Como representante do setor regulador, Karina Fontes assegurou que “quando o governo defende a regulamentação ele não defende um ponto de vista. É importante ter em conta que o regulamento não só autoriza o novo como também protege o tradicional.” Em contrapartida, como membro do setor regulado, Antônio Pupin relembrou a importância de um regulamento ponderado, que não iniba o processo de inovação.
Em suas considerações finais, a professora Ellen reiterou seu posicionamento alertando que “é preciso olhar pra frente com conhecimento, não só pelo modismo” e colocou-se à disposição para novos diálogos. “A academia ajuda no que for possível, pois nossa função é ensinar.”
O painel de discussão foi encerrado com uma bela reflexão do auditor agropecuário e mediador Elton Massarollo, que destacou a importância da comunicação para a construção do resultado desejado.

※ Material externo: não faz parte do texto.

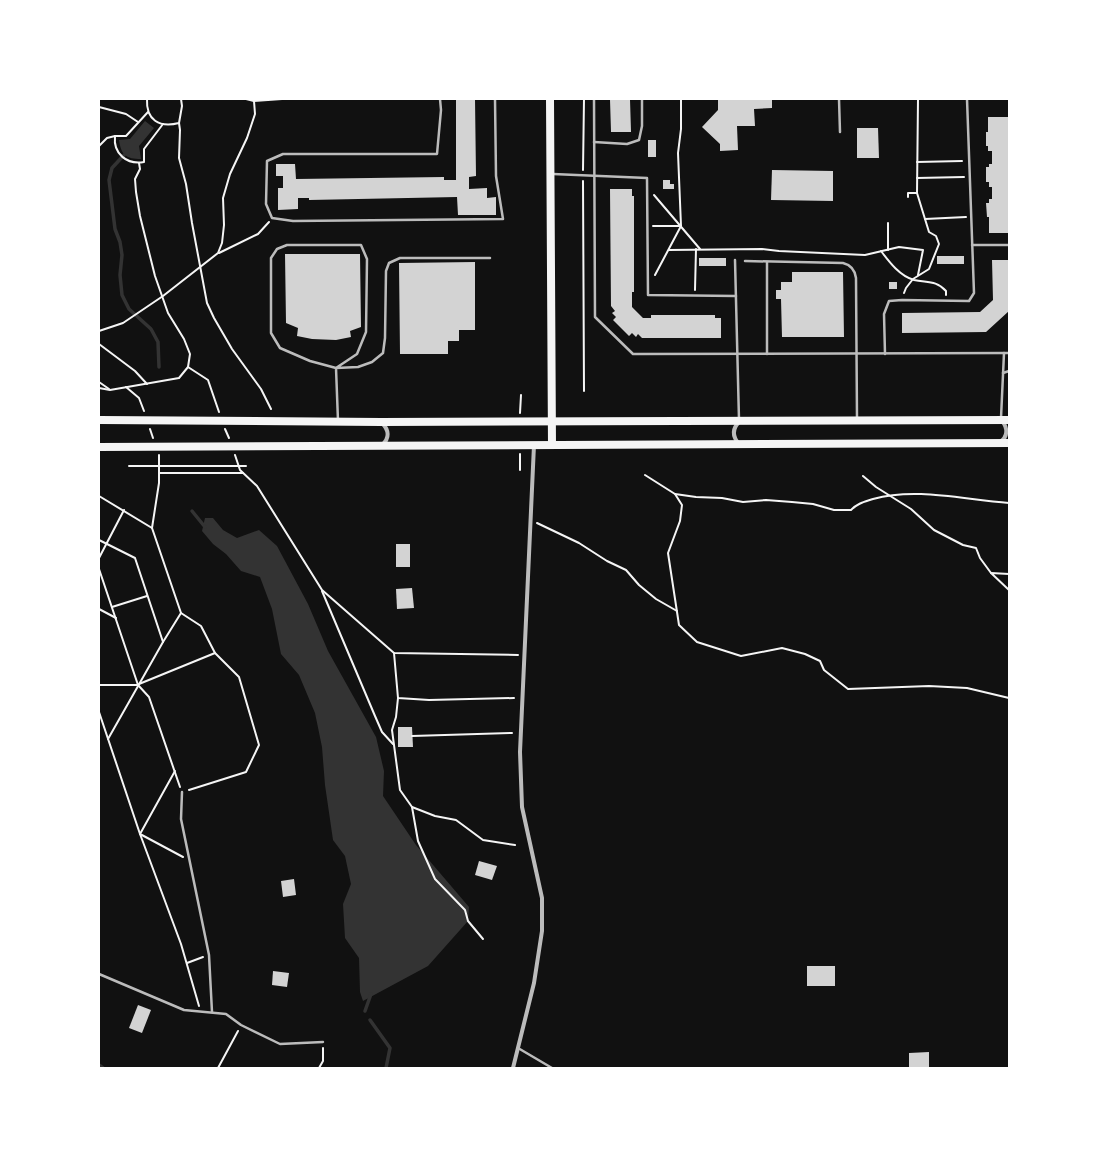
<svg xmlns="http://www.w3.org/2000/svg" width="1108" height="1167" viewBox="0 0 1108 1167" font-family="Inter,sans-serif">
<rect width="100%" height="100%" fill="#111"/>
<g fill="#333">
<path d="M145,121L154,128L139,146L141,159C126,159 121,155 119,140L130,139Z"/>
<polygon points="205,518 213,518 223,530 237,538 259,530 277,546 308,604 328,651 376,737 384,771 383,796 416,845 469,907 468,921 428,966 363,1001 360,992 359,958 345,938 343,904 351,884 345,856 333,840 325,785 322,747 315,713 299,675 281,654 272,609 260,577 241,571 226,554 213,544 202,531"/>
</g>
<g fill="none" stroke-linecap="round" stroke-linejoin="round">
<g stroke="#333" stroke-width="3.5">
<polyline points="124,155 112,168 109,180 115,229 120,242 122,255 120,275 122,295 129,309 151,329 158,342 159,367"/>
<polyline points="192,511 205,527"/>
<polyline points="365,1011 371,994"/>
<polyline points="370,1020 390,1048 386,1068"/>
<polyline points="99,1065 103,1068"/>
</g>
</g>
<g fill="#d3d3d3">
<polygon points="456,99 475,99 476,176 469,177 469,189 487,188 487,198 496,197 496,215 458,215 457,197 309,200 309,198 298,198 298,209 278,210 278,188 283,188 283,176 276,176 276,164 295,164 296,179 444,177 444,180 456,180"/>
<polygon points="610,99 630,99 631,132 611,132"/>
<polygon points="718,99 772,99 772,108 754,109 755,126 737,126 738,150 720,151 720,144 702,127 718,110"/>
<polygon points="988,117 1009,117 1009,233 989,233 989,217 987,217 986,203 989,203 989,199 992,199 992,187 989,187 989,182 986,182 986,167 989,167 989,164 992,164 992,151 988,151 988,146 986,146 986,132 988,132"/>
<polygon points="857,128 878,128 879,158 857,158"/>
<rect x="648" y="140" width="8" height="17"/>
<polygon points="772,170 833,171 833,201 771,200"/>
<polygon points="663,180 670,180 670,184 674,184 674,189 663,189"/>
<polygon points="610,189 632,189 632,196 634,196 634,292 632,292 632,307 643,318 651,318 651,315 715,315 715,318 721,318 721,338 642,338 638,334 636,337 632,333 629,336 613,320 616,317 612,313 615,311 611,306"/>
<polygon points="285,254 360,254 361,327 350,331 351,337 336,340 312,339 297,336 298,328 286,323"/>
<rect x="937" y="256" width="27" height="8"/>
<rect x="699" y="258" width="27" height="8"/>
<polygon points="992,260 1009,260 1009,311 986,332 902,333 902,313 980,312 993,300"/>
<polygon points="475,262 475,330 459,330 459,341 448,341 448,354 400,354 399,263"/>
<polygon points="792,272 843,272 844,337 782,337 781,299 776,299 776,290 781,290 781,282 792,282"/>
<rect x="889" y="282" width="8" height="7"/>
<rect x="396" y="544" width="14" height="23"/>
<polygon points="412,588 414,608 397,609 396,589"/>
<polygon points="398,727 412,727 413,747 398,747"/>
<polygon points="479,861 497,866 492,880 475,875"/>
<polygon points="294,879 296,895 283,897 281,881"/>
<rect x="807" y="966" width="28" height="20"/>
<polygon points="273,971 289,973 287,987 272,985"/>
<polygon points="138,1005 151,1010 142,1033 129,1028"/>
<polygon points="929,1052 929,1068 909,1068 909,1053"/>
</g>
<g fill="none" stroke-linecap="round" stroke-linejoin="round">
<g stroke="#f5f5f5" stroke-width="2">
<path d="M147,99C146,120 159,128 179,123L182,106L181,99"/>
<polyline points="246,99 254,101 282,99"/>
<polyline points="99,107 126,114 138,122"/>
<path d="M148,112L126,136H115C113,154 127,165 144,162V149L163,124"/>
<polyline points="179,123 180,130 179,158 186,184 192,223 207,303 214,318 232,349 261,389 271,409"/>
<polyline points="99,146 107,138 115,136"/>
<polyline points="917,162 962,161"/>
<polyline points="583,170 584,99"/>
<polyline points="917,178 964,177"/>
<polyline points="583,181 584,391"/>
<polyline points="654,195 700,249"/>
<polyline points="908,197 908,193 917,193"/>
<polyline points="925,219 966,217"/>
<polyline points="653,226 681,226"/>
<polyline points="669,250 762,249 779,251 865,255 899,247 923,250 918,275"/>
<polyline points="888,250 888,223"/>
<path d="M881,251C890,263 900,276 914,280C927,283 936,280 946,291V295"/>
<polyline points="219,253 258,234 269,222"/>
<polyline points="655,275 681,226 678,153 681,129 681,99"/>
<polyline points="695,290 696,249"/>
<polyline points="904,293 906,288 913,279 929,269 939,244 936,236 929,232 917,193 918,99"/>
<polyline points="99,331 123,323 163,296 218,253 222,243 224,225 223,198 230,174 247,138 255,114 254,101 251,99"/>
<polyline points="99,344 135,371 147,384"/>
<polyline points="188,367 208,380 219,412"/>
<polyline points="99,382 109,389"/>
<polyline points="126,387 139,398 144,411"/>
<polyline points="99,388 110,390 179,378 188,367 190,354 184,339 168,313 155,276 140,216 136,192 135,179 140,169 139,163"/>
<polyline points="520,413 521,395"/>
<polyline points="150,429 153,438"/>
<polyline points="225,429 229,438"/>
<polyline points="235,455 240,470 257,486 322,590 394,653 518,655"/>
<polyline points="129,466 246,466"/>
<polyline points="520,470 520,454"/>
<polyline points="159,473 243,473"/>
<polyline points="645,475 675,494 682,505 680,521 668,553 679,625 697,642 741,656 782,648 805,654 820,661 824,670 848,689 929,686 967,688 1009,698"/>
<polyline points="863,476 876,487 911,509 934,530 963,545 976,548 980,558 991,573"/>
<path d="M675,494L696,497L722,498L743,502L766,500L792,502L813,504L834,510H851C858,503 864,502 873,499C917,487 964,500 1009,503"/>
<polyline points="99,496 152,528 181,613 163,642"/>
<polyline points="537,523 579,543 607,561 626,570 639,585 656,599 677,611"/>
<polyline points="152,528 159,483 159,455"/>
<polyline points="99,540 135,558 163,642 108,739"/>
<polyline points="99,558 124,510"/>
<polyline points="99,569 138,685"/>
<polyline points="1009,574 991,573 1009,590"/>
<polyline points="322,591 375,716 382,732 393,744"/>
<polyline points="112,607 147,596"/>
<polyline points="99,609 116,618"/>
<polyline points="394,653 398,698 429,700 514,698"/>
<polyline points="139,684 215,653 201,626 181,613"/>
<polyline points="99,685 138,685 149,697 180,787"/>
<polyline points="398,698 396,717 392,730 400,790 412,807 435,816 456,820 483,840 515,845"/>
<polyline points="99,712 140,834 181,944 199,1006"/>
<polyline points="412,736 512,733"/>
<polyline points="175,771 140,834 183,857"/>
<polyline points="189,790 246,772 259,745 239,677 215,653"/>
<polyline points="412,807 418,841 435,879 465,910 468,921 483,939"/>
<polyline points="187,963 203,957"/>
<polyline points="218,1068 238,1031"/>
<polyline points="319,1068 323,1061 323,1048"/>
</g>
<g stroke="#bcbcbc" stroke-width="2.5">
<polyline points="440,99 441,110 437,154 283,154 267,161 266,204 272,218 293,221 503,219 496,176 495,99"/>
<polyline points="594,99 595,317 633,354 1009,353"/>
<polyline points="839,99 840,132"/>
<polyline points="594,142 627,144 639,140 642,126 642,99"/>
<polyline points="553,174 647,178 648,295 736,296"/>
<polyline points="972,245 1009,245"/>
<polyline points="735,260 739,420"/>
<path d="M745,261L843,263C851,265 855,270 856,278L857,419"/>
<polyline points="767,262 767,354"/>
<polyline points="885,354 884,314 889,301 902,300 969,301 974,293 967,99"/>
<polyline points="1003,373 1009,371"/>
<polyline points="1001,418 1004,353"/>
<polyline points="338,421 336,368 357,354 366,332 367,259 361,245 287,245 277,249 271,258 271,333 280,348 310,361 336,368 358,367 372,362 383,353 385,338 386,271 389,263 400,258 490,258"/>
<polyline points="182,792 181,819 209,955 212,1012"/>
<polyline points="99,974 184,1010 226,1014 241,1025 280,1044 323,1042"/>
<polyline points="518,1048 552,1068"/>
</g>
<g stroke="#bcbcbc" stroke-width="4">
<path d="M739,422C732,429 732,436 739,444"/>
<path d="M382,423C389,430 390,438 382,445"/>
<path d="M1000,442C1008,437 1008,428 1002,421"/>
<polyline points="513,1068 534,983 542,931 542,898 522,807 520,752 534,445"/>
</g>
<polyline stroke="#f5f5f5" stroke-width="8" points="550,99 552,445"/>
<g stroke="#f5f5f5" stroke-width="8">
<polyline points="99,420 381,422 1009,420"/>
<polyline points="99,447 1009,443"/>
</g>
</g>
<rect width="1108" height="1167" fill="none" stroke="#ffffff" stroke-width="200"/>
</svg>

Para isso, traçou um paralelo entre os três paradigmas da formação do conhecimento: O primeiro deles, o SER, defendia que o conhecimento era determinado. No segundo paradigma, o da CONSCIÊNCIA, passou-se a acreditar que cada indivíduo diferente em si era um agente de transformação e o terceiro é o da LINGUAGEM, que diferencia os seres humanos dos demais. “Temos a capacidade de construir a comunicação que precisamos” , finalizou.